We performed a meta-analysis to evaluate the optimal blood pressure target after successful resuscitation from cardiac arrest. This resulting synthesis of existing data and outcomes of the meta-analysis represents a contemporary review of the evidence. This meta-analysis pooled data from four available RCTs that included 1,327 OHCA patients and demonstrated no mortality or neurological outcome benefit from high-target group. Regarding the level of biomarkers of brain function and myocardium injury, our results did not show any significant difference between the two groups. At the same time, despite higher serum norepinephrine in high-target group, the adverse effects including the risk of renal replacement therapy, severe bleeding or arrhythmia was similar.
Previous observational studies have suggested an association of higher MAP target and improved outcome[11, 12]. However, the following RCTs did not find supportive evidence for targeting a higher MAP. This meta-analysis showed similar results, that higher MAP did not improve the outcomes of all-cause death during admission or neurological function in survivors. Jakkula et al. and Ameloot et al. conducted two pilot studies, compared the impact of higher MAP target (80/85 to 100 mmHg) with lower MAP target (65 mmHg). Both trials failed to detect any difference in survival or neurological outcomes[15, 16]. A patient-level pooled post-hoc analysis of these two trials also found no different between groups in terms of neurological outcome and all-cause mortality[21]. Following the open-label randomized studies, Grand et al. used modified blood pressure modules with a -10% offset to enable double-blind study. In this study, they randomized 50 patients into higher MAP (72 mmHg) group and lower MAP (65 mmHg) group. Similarly, they did not find improvement in the all-cause death[22]. The most recent double-blind study using similar strategy and widened the difference between the intervention and controlled group, to 77 mmHg as the higher MAP target, and 63 mmHg as the lower, and still failed to prove the benefit.
Our findings in this meta-analysis were consistent with the previous results in severe bleeding and arrhythmia.
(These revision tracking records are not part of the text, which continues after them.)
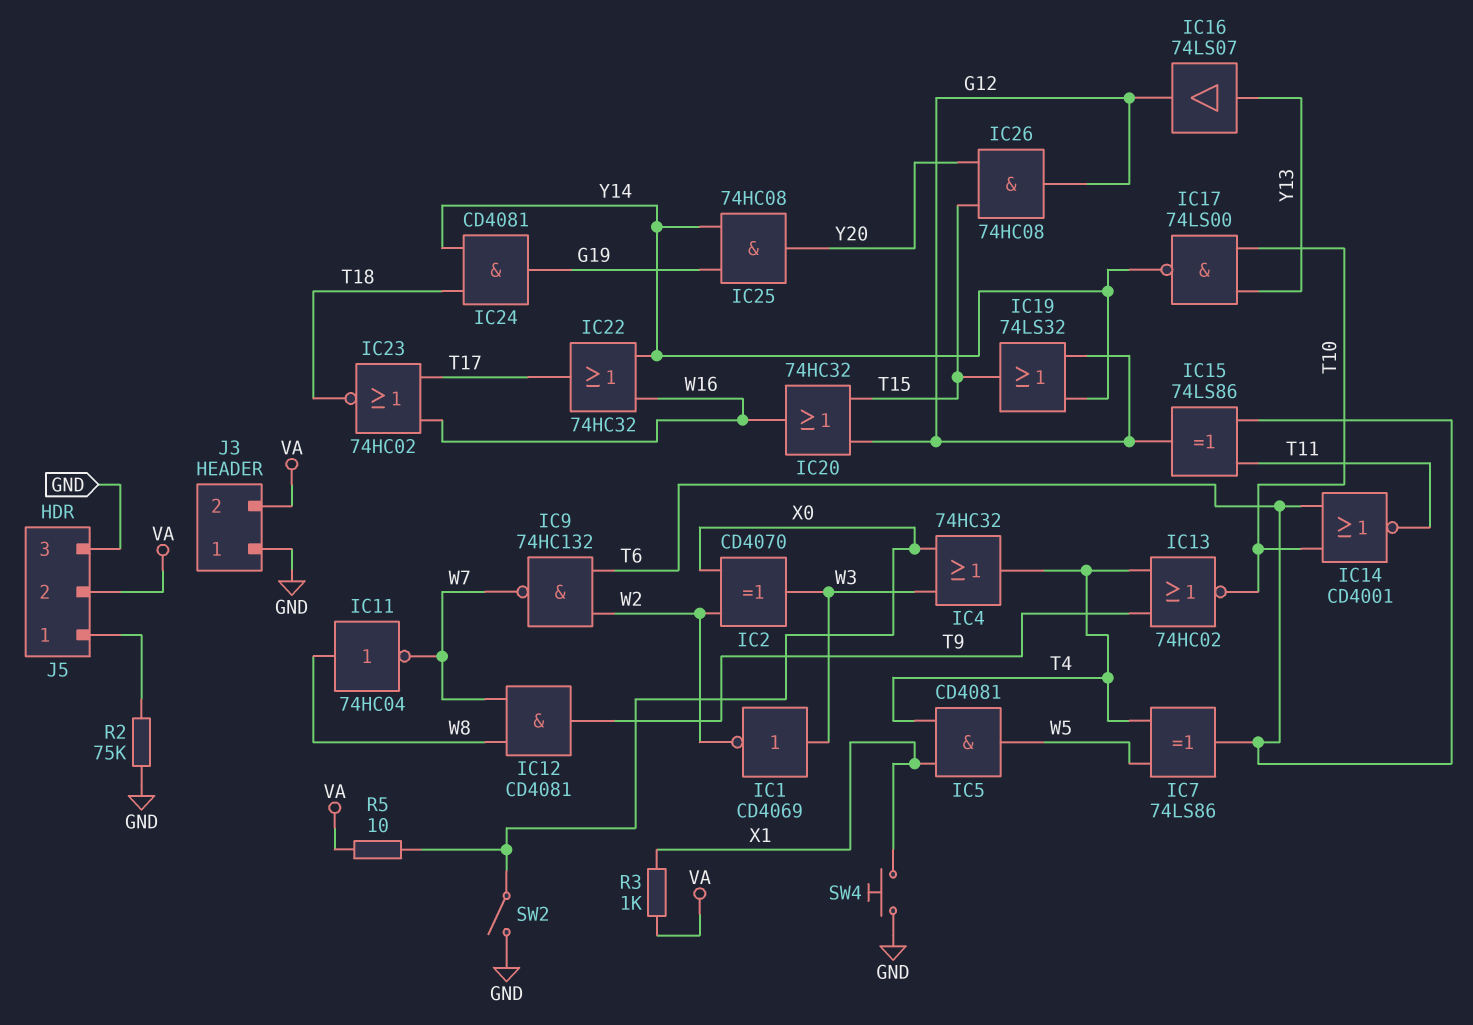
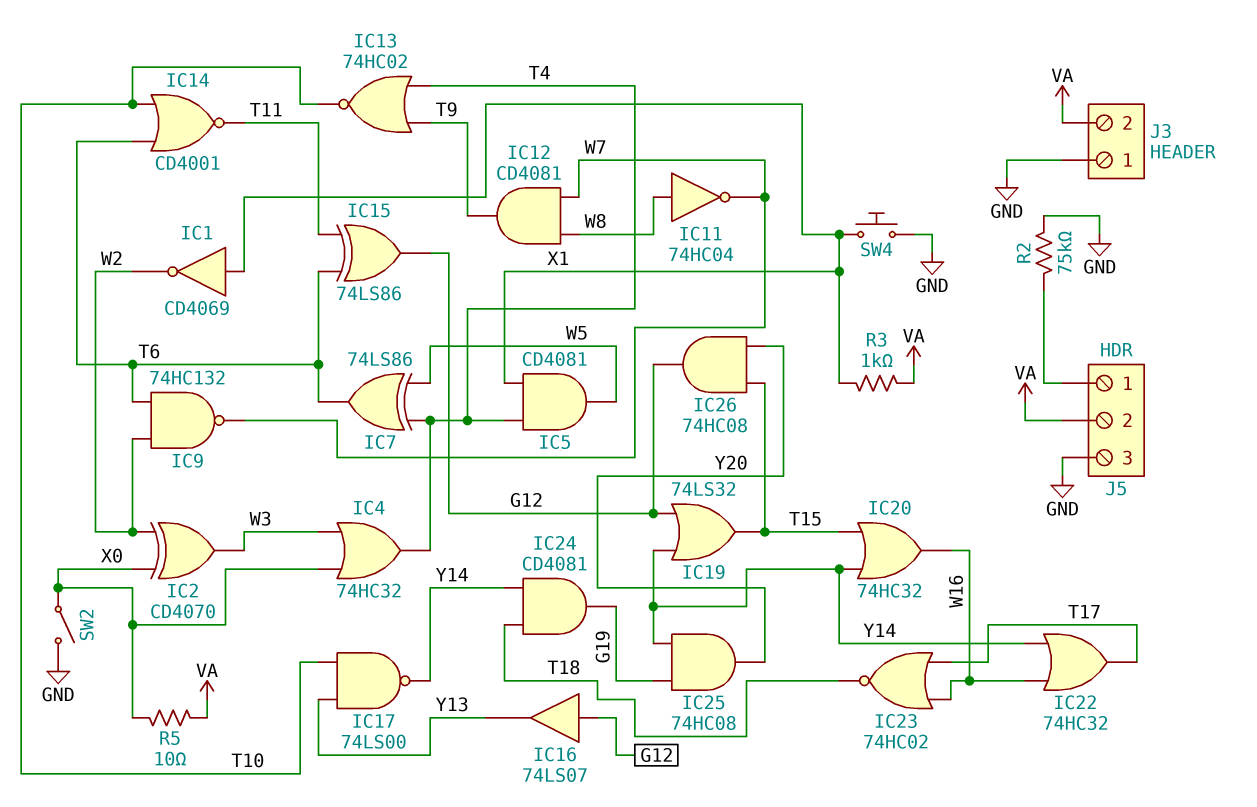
IC1: NOT CD4069 (in W3, out W2) -> NOT CD4069 (in X1, out W2)
IC16: buffer 74LS07 (in Y13, out G12) -> buffer 74LS07 (in G12, out Y13)
IC20: OR 74HC32 (in G12, in T15, out W16) -> OR 74HC32 (in T15, in Y14, out W16)

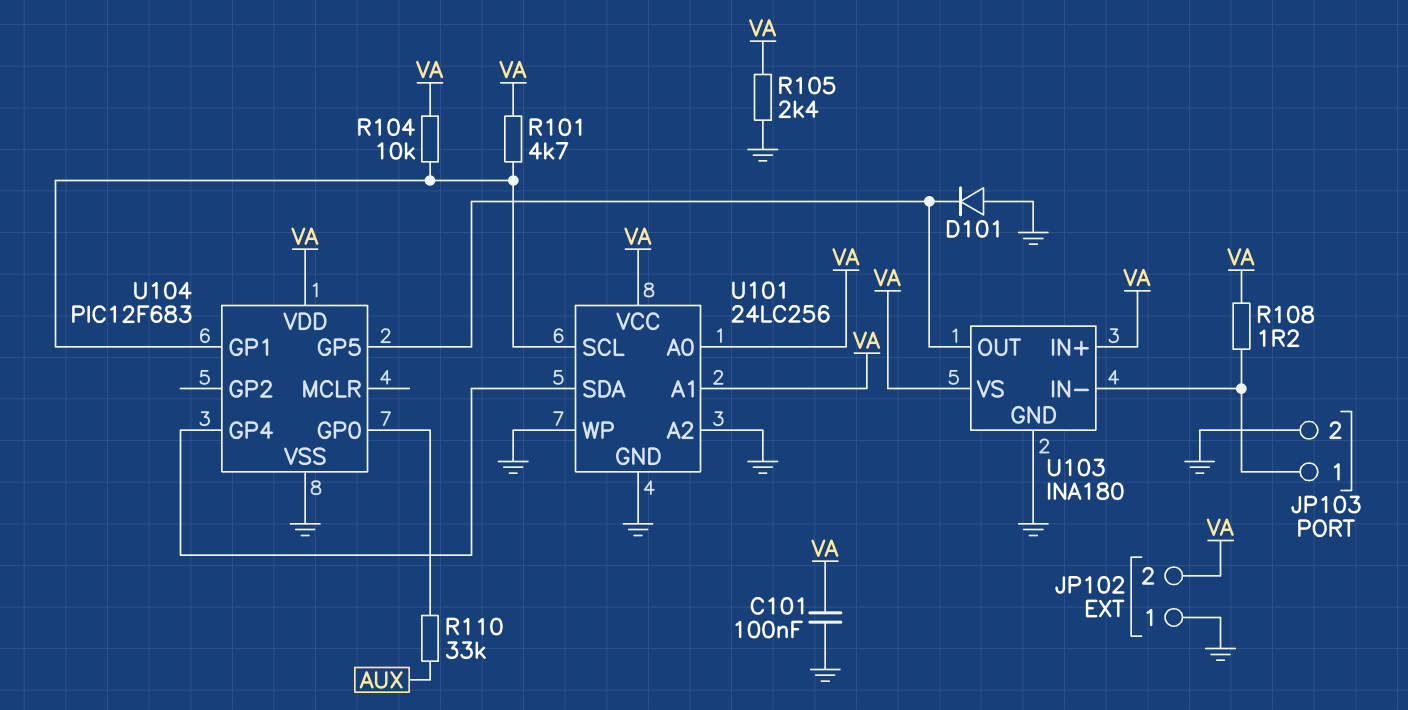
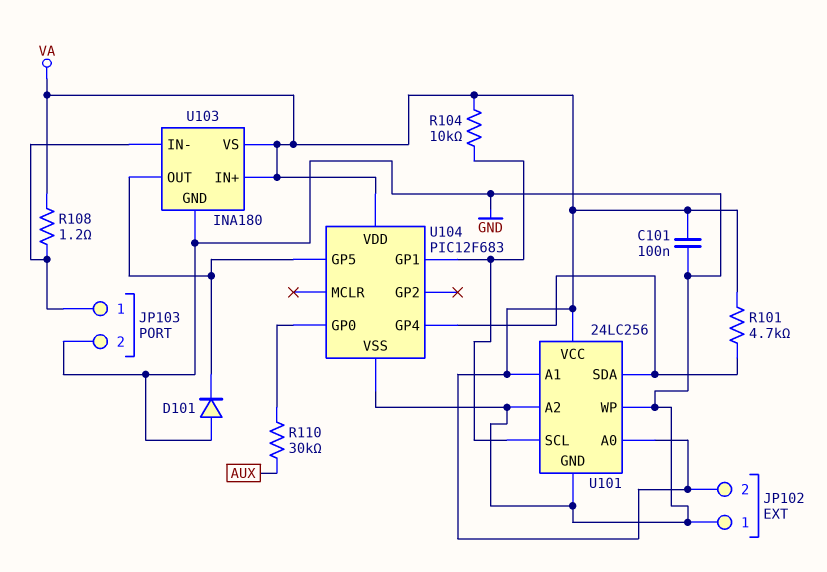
R101: 4.7k (U101/SCL, VA) -> 4.7k (U101/SDA, VA)
R105: 2.4k (GND, VA) -> none
R110: 33k (AUX, U104/GP0) -> 30k (AUX, U104/GP0)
Kjaergaard et al. assessed the adverse events during PCA care, including severe bleeding, arrythmia, infection, electrolyte disorder, metabolic disorder and seizure, which are all similar in the two groups[23]. Grand et al. also found no difference in severe bleeding, arrhythmia, and biomarkers of organ injury, including soluble thrombomodulin and neuron-specific enolase between two groups[22].
Results from observational studies showed decreased renal replacements therapy needs in higher MAP patients[24]. However, this was not observed by Grand et al. and Kjaergaard et al[22, 23]. Similar to our findings, a meta-analysis of RCTs in shock, non-cardiac, and cardiac surgery patients. However, in a subgroup of shock patients with premorbid hypertension, higher MAP target (> 70 mmHg) resulted in significantly lower renal replacement therapy needs[25].
Notably, our meta-analysis showed the high MAP target treatment had a higher proportion of negative neurological outcome as indicated by mRS ≥ 4. Similarly, Grand et al. also found high MAP may related to even higher rate of mRS ≥ 4 in the survivors[26]. In the other study that used mRS, the high MPA group showed a tendency of improvement, however, this did not reach statistical significance[22]. The other neurological function assessment score, CPC did not differ in the two groups in both the meta-analysis or in the RCTs included. In general, the organ-perfusion pressure is related to MAP and autoregulation of the organs. The lower threshold of organ autoregulation may shift rightwards in OHCA patients[27], so the hypothesis is that they may benefit from a higher MAP in the short period after the primary event. For cerebral circulation, the perfusion pressure was the difference between the inlet (the arterial) and the outlet (the venous) pressure. The inlet pressure may be influenced by MAP, arterial stenosis, or vasoconstriction, while the affecting factors of outlet pressure includes central venous pressure and intracranial pressure that reflects changes in intracranial blood, cerebrospinal fluid, and brain parenchyma, etc. The influence of MAP on cerebral perfusion pressure might be divergent and a same MAP may result in both hypoperfusion and hyper-perfusion, depending on different premorbid diseases, metabolic influences, and stage of the pathophysiological changes, etc. These results together point out, targeting higher MAP may not provide additional benefit when compared to the conventional target of 65 mmHg, and may even have a harmful effect on brain function in some patients. Hence, a static MAP may not provide a whole picture for the treatment target. Considering using individualized monitoring of cerebral perfusion as target of hemodynamic management might be considered in future studies.
To our knowledge, this current meta-analysis is the first of this topic, but it still carries some limitations. First of all, there’s heterogeneity in the studies that we involved. The definition of high and low target MAP differs between studies. Secondly, the overall sample size is relatively small in our meta-analysis.